### ページ抜粋

FRBは積極的な金融緩和策を維持
景気動向は新型コロナ次第、次回会合で追加策の検討も

2020年7月30日

【ポイント1】ゼロ金利と量的緩和を維持

■米連邦準備制度理事会(FRB)は7月28日、29日に米連邦公開市場委員会(FOMC)を開催し、政策金利であるフェデラルファンド(FF)レートの誘導目標レンジを0.0~0.25%に据え置き、ゼロ金利政策を維持しました。政策金利の据え置きは市場の予想通りでした。

■また、家計と企業の信用を支えるために行っている、国債、住宅及び商業不動産ローン担保証券の買い入れについても、今後数カ月、少なくとも現状のペースを維持することも決めました。

【ポイント2】次回会合で追加策の検討も

■声明文では、「現在続いている公衆衛生の危機は、短期的には経済活動、雇用、インフレにとって大きな重荷となり、中期的には経済見通しにとって深刻なリスクとなる」とし、当面はゼロ金利を維持する考えを強調しました。

■会合後の記者会見でパウエル議長は、「この数カ月、経済再開で経済活動は持ち直してきたが、6月半ばから新型コロナの感染が急増し、足元、経済に影響を与え始めている」と懸念を表明し、9月の次回会合で量的緩和の拡充やフォワード・ガイダンスの導入など追加策を検討する考えを示唆しました。

### 表示情報
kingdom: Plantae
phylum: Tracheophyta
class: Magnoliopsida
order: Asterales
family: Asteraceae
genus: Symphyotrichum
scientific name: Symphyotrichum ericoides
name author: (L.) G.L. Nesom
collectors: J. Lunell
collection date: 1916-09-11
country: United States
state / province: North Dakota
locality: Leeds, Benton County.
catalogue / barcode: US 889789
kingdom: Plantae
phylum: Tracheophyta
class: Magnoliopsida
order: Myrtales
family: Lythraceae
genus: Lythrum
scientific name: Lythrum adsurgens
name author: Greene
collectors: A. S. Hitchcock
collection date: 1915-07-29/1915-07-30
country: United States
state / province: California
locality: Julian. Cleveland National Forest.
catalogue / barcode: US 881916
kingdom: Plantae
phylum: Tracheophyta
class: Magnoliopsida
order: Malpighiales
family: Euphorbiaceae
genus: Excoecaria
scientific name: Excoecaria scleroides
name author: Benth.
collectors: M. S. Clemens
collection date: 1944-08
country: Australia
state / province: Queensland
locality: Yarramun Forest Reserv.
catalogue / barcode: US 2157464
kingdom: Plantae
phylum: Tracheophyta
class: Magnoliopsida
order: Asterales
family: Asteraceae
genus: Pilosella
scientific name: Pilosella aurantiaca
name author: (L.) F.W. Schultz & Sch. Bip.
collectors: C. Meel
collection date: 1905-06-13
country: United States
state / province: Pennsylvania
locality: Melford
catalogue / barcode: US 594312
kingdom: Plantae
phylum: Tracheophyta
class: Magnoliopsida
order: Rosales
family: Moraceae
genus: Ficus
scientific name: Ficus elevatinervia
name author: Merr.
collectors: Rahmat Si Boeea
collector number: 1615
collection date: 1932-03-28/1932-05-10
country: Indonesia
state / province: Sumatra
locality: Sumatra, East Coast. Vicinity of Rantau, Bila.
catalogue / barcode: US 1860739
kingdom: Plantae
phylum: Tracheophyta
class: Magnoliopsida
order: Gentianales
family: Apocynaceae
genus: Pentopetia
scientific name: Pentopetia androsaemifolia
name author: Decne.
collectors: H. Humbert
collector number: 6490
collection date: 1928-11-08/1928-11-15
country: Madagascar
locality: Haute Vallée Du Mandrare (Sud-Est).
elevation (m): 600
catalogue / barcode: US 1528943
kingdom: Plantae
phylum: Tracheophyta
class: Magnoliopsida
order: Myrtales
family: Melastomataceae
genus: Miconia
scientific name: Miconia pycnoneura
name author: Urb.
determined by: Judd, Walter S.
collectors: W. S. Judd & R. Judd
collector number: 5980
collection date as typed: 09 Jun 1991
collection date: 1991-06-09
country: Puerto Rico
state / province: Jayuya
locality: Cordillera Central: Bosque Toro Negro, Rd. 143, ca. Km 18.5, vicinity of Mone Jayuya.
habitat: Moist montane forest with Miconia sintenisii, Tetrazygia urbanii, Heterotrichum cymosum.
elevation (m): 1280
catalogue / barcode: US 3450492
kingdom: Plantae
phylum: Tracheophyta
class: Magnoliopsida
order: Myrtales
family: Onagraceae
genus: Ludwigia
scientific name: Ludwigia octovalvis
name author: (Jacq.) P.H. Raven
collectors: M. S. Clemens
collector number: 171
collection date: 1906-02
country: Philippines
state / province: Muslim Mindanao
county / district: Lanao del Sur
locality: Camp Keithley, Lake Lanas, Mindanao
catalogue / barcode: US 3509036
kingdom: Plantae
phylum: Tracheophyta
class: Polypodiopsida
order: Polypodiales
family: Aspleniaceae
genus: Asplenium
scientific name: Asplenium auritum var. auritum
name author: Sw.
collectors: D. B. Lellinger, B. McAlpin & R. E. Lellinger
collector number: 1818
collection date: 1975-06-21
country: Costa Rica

### 実施事項
A. FOMC会合に関する記事では、FFレートの誘導目標レンジは何%に据え置かれましたか。
B. FOMC会合に関する記事を、最後の文の後から書き継いでください。

### 各課題の答え
A. 0.0~0.25%

B.
【今後の展開】市場は金融緩和策維持を好感

■FOMCを受けて、29日の米国市場では、株式市場は反発し、債券市場は小幅ながら続伸しました。ダウ工業株30種平均は、金融緩和策の長期化による安心感から上昇し、前日比160ドル高の26,539ドルで終えました。債券市場の指標となる10年物国債利回りは、現行の金融緩和策の維持を受け、前日比0.01%低下し(価格は上昇)、0.57%で終了しました。新型コロナの感染再拡大と経済への影響が懸念されますが、FRBによる積極的な金融緩和策が引き続き相場の下支えになりそうです。